Let me just put this into perspective. I’ve not met one Albanian, woman, man or child, who has not asked me if I am married. Secondarily, in a 15 minute walk from my house there are at least two gimungous (I’m tired of ginormous…so that’s a hybrid of gigantic and humungous…it’ll catch on. Use it.) bridal gown shops. The population of my village is 1600. Granted the two shops serve another neighboring town…but you get the idea, right? Being married is a big deal….NOT TO THIS CAT, IT ISN’T!
Now, I’ve yet to confirm this rural legend of thumb rings as true public broadcasts of desperation to wed and procreate. Jirina is 17, so there’s a chance that this is high-school folklore and nothing else. But for now…I’m not taking any chances! The ring is off… the language barrier is sending enough mixed messages, I don’t need a piece of jewelry to make things worse! And of course, I’ve begun to wonder how many mamas in the village have already seen my ring and started polling neighboring towns for eligible bachelors. Of course, single ,30-something Albanians… something about a needle in a haystack comes to mind. Matchmaker, matchmaker you know that I’m….still very young….please, take your time. (Tip of the Hat to Fiddler on the Roof!) and by “take your time,” I mean… fugettaboutit.

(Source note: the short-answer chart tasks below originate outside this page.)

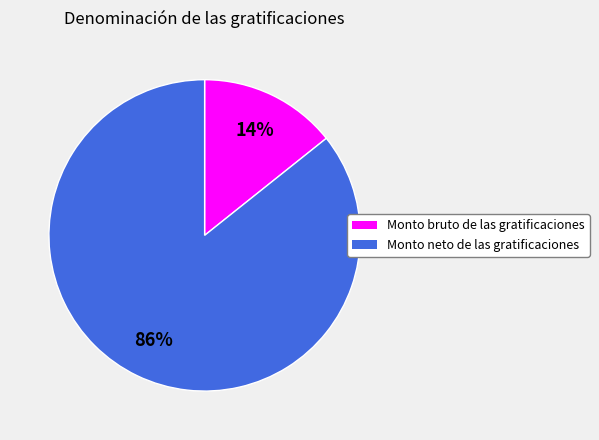

Is there any slice that represents more than half of the pie?

Yes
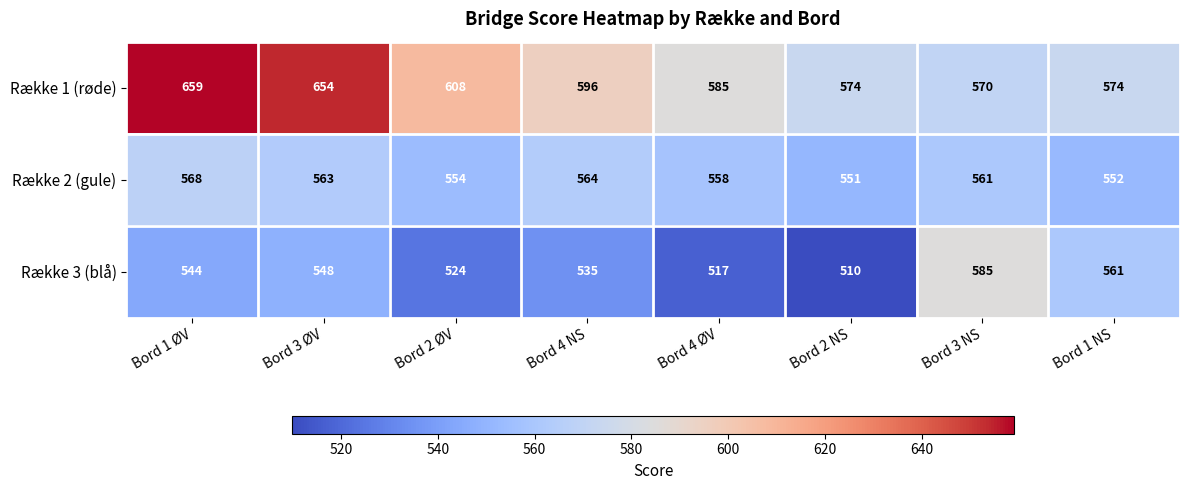

The value of Række 2 (gule) at Bord 4 ØV is 233. True or false?

False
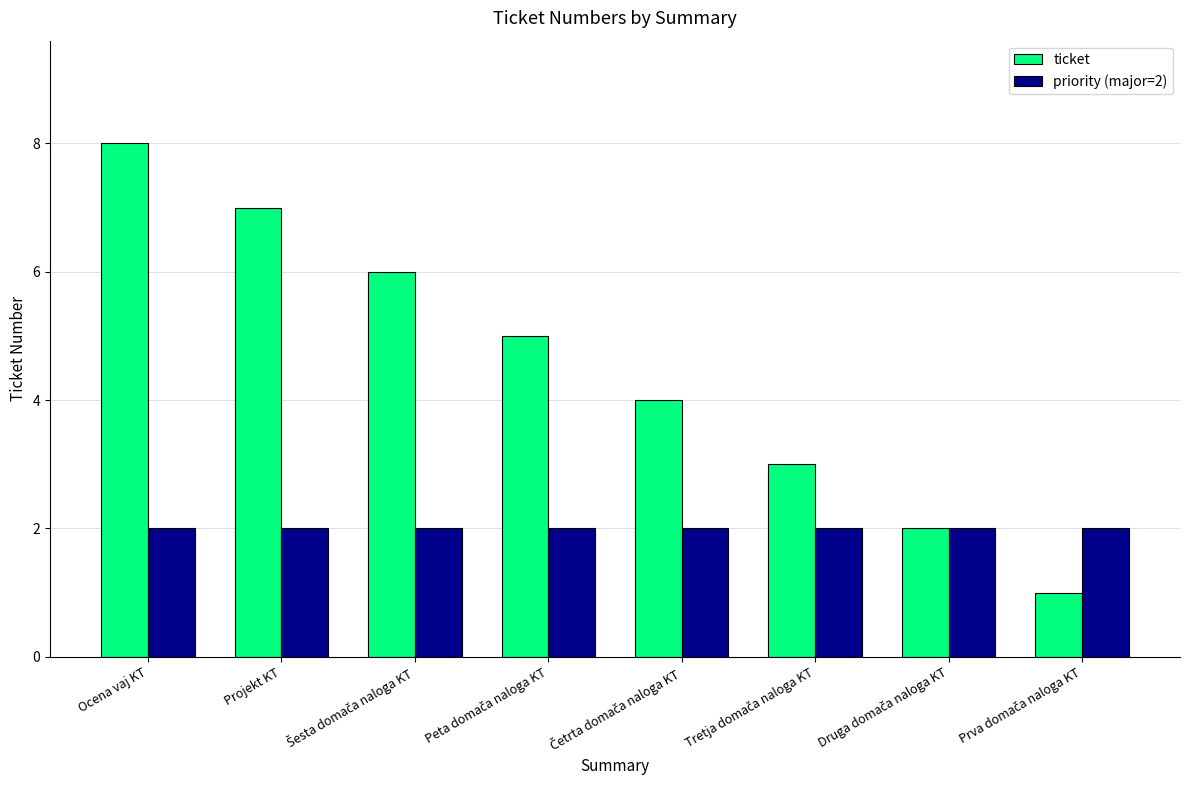

At which category is the sum across all series the highest?

Ocena vaj KT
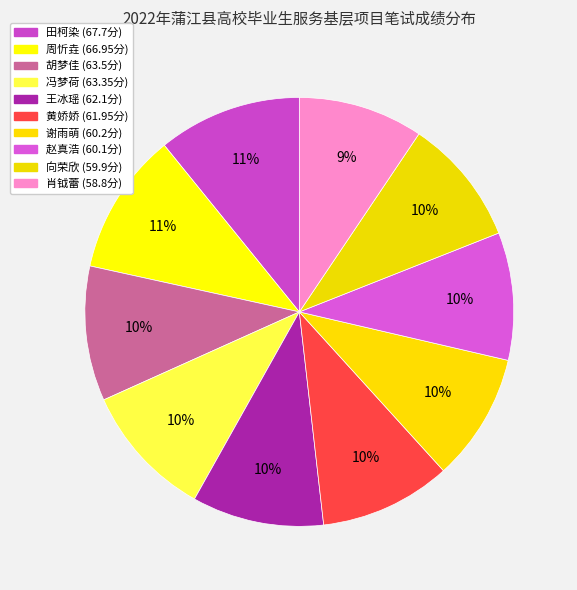

Does 周忻垚 account for over 50% of the chart?

No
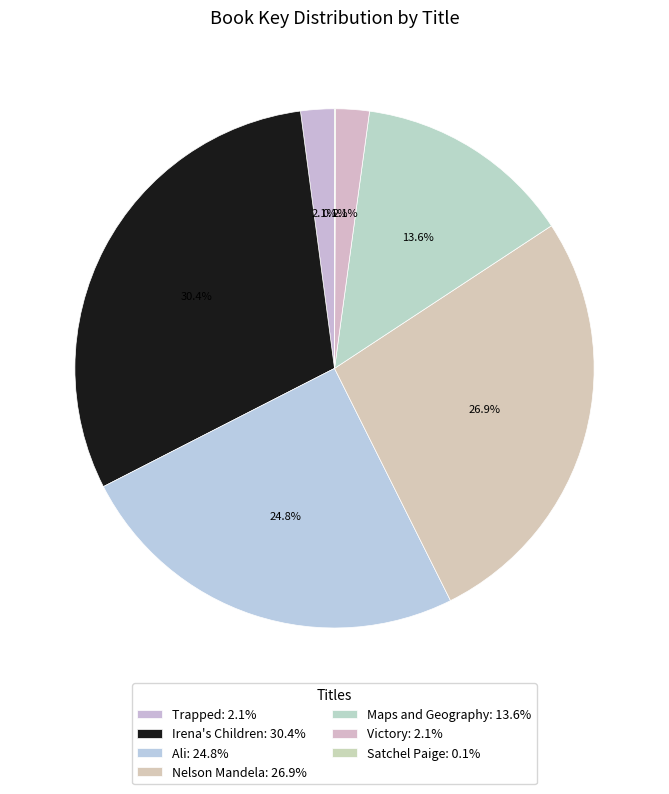

Does Trapped represent more than half of the total?

No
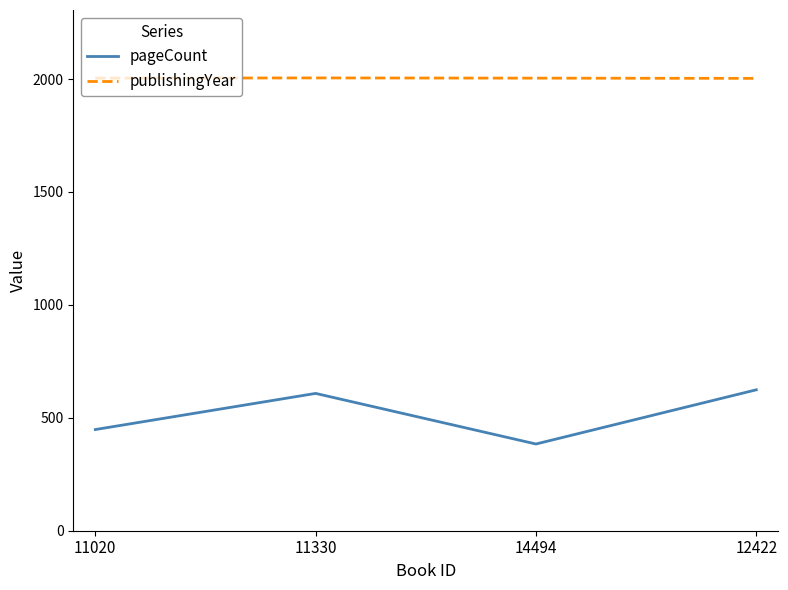

What is the total value across all series at 11020?

2452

So, I am whole-heartedly asking that my fellow thumb-ring soul sisters from our sweet Public Market adventure forgive my temporary thumb bling hiatus? Somie, Little H, Rob to the Bob, Me-Shell-Ay and Missy-moo… rest assured, I don’t need a ring to be reminded of you!
Peace and Love
*If you were unable to figure out the translation of this word from the context of the letter, please consider yourself a first-rate dumbass. However, since some first-rate dumbasses have squirmed their way into my foolish heart….Mirupafshim means goodbye.